De maneira diversa, a advogada Katia Cristina Cavalcante, especializada no tema de cobrança de água e esgoto no Rio de Janeiro, criticou a forma de cálculo dessa metodologia por se basear no consumo de um volume mínimo de água que, muitas vezes, não corresponde à realidade. Segundo a especialista, “a aferição fictícia resultaria na cobrança de tarifas injustas para o usuário que não consumiu o valor cobrado”.

Na mesma linha de raciocínio, Igor Costa Couto, representante da Associação Nacional de Combate ao Abuso do Poder Econômico e Defesa do Consumidor (Ancade), afirmou que a tese é “contrária ao direito ambiental e ao do consumidor”.

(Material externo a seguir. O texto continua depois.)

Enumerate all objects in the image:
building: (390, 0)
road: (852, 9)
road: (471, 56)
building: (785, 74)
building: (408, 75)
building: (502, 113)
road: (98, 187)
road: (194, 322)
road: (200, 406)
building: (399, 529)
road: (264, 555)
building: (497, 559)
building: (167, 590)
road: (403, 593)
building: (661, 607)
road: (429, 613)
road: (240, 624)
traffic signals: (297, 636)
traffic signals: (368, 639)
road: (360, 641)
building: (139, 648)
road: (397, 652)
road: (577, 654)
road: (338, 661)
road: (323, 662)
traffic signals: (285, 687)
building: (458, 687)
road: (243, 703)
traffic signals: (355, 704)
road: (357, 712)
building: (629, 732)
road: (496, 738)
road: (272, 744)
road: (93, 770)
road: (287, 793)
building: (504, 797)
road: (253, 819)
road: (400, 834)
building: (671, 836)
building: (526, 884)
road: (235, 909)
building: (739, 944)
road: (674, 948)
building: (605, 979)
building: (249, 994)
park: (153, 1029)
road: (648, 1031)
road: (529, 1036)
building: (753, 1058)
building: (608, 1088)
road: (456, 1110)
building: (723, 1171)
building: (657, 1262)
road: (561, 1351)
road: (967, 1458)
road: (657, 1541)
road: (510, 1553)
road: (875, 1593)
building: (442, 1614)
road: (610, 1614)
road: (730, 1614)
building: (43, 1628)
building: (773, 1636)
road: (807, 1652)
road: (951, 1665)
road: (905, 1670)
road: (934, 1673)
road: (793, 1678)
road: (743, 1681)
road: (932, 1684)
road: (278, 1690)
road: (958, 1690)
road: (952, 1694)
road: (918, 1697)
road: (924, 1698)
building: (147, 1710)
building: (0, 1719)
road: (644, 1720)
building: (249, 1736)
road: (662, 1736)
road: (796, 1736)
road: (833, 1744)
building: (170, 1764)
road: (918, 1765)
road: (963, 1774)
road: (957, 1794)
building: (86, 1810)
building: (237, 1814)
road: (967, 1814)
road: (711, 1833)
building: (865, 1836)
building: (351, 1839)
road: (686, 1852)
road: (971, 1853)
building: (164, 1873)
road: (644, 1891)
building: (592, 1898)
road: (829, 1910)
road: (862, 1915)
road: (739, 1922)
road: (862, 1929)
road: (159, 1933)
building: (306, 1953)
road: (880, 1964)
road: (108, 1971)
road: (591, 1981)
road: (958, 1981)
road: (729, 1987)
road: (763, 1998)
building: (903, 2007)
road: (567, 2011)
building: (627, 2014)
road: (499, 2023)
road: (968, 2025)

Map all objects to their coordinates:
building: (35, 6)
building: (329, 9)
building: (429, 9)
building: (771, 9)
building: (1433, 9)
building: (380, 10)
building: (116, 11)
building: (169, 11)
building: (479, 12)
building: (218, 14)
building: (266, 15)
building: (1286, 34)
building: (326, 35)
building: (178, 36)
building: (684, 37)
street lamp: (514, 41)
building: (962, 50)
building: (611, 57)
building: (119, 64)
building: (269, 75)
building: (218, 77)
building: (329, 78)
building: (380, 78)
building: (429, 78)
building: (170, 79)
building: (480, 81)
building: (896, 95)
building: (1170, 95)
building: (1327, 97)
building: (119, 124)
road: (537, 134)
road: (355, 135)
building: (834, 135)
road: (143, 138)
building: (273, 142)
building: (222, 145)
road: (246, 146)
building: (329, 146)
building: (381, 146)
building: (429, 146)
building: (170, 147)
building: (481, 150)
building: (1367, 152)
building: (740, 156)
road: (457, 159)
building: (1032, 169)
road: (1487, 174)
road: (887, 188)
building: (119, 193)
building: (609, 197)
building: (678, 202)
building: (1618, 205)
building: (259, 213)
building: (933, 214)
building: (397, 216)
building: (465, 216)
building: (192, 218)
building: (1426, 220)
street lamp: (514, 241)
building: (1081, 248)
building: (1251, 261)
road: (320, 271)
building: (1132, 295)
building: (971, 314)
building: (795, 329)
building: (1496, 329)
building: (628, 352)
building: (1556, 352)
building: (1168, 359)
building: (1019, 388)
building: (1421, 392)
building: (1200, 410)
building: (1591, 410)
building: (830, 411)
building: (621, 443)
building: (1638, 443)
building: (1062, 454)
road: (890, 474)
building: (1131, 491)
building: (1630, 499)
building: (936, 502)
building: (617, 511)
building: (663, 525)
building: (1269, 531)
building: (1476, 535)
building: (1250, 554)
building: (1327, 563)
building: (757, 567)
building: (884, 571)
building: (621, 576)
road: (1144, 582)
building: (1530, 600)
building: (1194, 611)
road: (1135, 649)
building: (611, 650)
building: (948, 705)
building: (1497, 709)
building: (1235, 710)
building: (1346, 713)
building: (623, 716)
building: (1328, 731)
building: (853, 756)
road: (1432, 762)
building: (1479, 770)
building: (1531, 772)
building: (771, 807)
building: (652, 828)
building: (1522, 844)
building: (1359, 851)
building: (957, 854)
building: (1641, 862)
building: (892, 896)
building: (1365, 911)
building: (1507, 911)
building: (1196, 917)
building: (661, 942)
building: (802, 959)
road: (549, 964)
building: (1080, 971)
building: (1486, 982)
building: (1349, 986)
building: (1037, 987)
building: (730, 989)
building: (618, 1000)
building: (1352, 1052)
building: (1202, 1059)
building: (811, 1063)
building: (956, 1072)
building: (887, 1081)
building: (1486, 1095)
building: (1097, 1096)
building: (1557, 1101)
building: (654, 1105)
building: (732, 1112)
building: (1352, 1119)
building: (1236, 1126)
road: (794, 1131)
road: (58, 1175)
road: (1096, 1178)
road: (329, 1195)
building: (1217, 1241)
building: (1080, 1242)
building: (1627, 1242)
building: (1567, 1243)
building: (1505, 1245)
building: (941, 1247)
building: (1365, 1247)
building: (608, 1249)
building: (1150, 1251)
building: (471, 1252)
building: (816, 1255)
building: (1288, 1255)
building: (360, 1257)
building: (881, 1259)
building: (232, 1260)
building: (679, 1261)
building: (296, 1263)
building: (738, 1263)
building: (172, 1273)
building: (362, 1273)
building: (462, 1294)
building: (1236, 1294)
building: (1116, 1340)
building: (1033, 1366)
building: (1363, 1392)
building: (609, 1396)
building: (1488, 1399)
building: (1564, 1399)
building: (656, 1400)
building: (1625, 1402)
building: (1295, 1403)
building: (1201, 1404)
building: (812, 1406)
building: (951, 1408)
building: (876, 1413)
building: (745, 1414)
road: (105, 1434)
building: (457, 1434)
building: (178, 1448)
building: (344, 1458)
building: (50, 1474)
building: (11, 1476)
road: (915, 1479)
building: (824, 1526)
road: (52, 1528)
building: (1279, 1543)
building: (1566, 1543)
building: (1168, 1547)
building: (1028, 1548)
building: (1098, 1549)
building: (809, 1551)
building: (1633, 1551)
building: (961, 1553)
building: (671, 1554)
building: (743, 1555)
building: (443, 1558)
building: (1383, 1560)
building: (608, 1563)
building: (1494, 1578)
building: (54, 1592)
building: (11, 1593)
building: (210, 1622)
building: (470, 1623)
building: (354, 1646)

Acesso à água com tarifa adequada

A terceira e última tese é a do cálculo de tarifa de acordo com o consumo real fracionário. Ao argumentar em favor da tese, Adriana Sotero Martins, pesquisadora da Fundação Oswaldo Cruz (Fiocruz), defendeu que, embora não exista norma jurídica estabelecendo o acesso ao saneamento como direito fundamental, ele pode ser entendido como consequência de princípios constitucionais.

“A democratização do acesso ao serviço de água passa pela adequada tarifação dos serviços: as tarifas devem se adequar à capacidade de pagamentos dos usuários”, disse a pesquisadora.

Thiago Aguiar de Pádua, representante da Associação Brasileira dos Constitucionalistas Democratas (ABCD), ponderou que o direito à vida depende do direito a água suficiente, segura e a preços razoáveis. Nessa linha, o advogado explicou que a metodologia mais adequada, do ponto de vista dos direitos humanos, é aquela que forneça ou permita o fornecimento de água pelos preços mais razoáveis possíveis.

“O consumo real fracionado é aquele que permite essa perspectiva. As outras metodologias chegam a ser 30% superiores em termos de valores, o que parece militar contra qualquer perspectiva de direitos humanos e a perspectiva da normatividade constitucional”, declarou.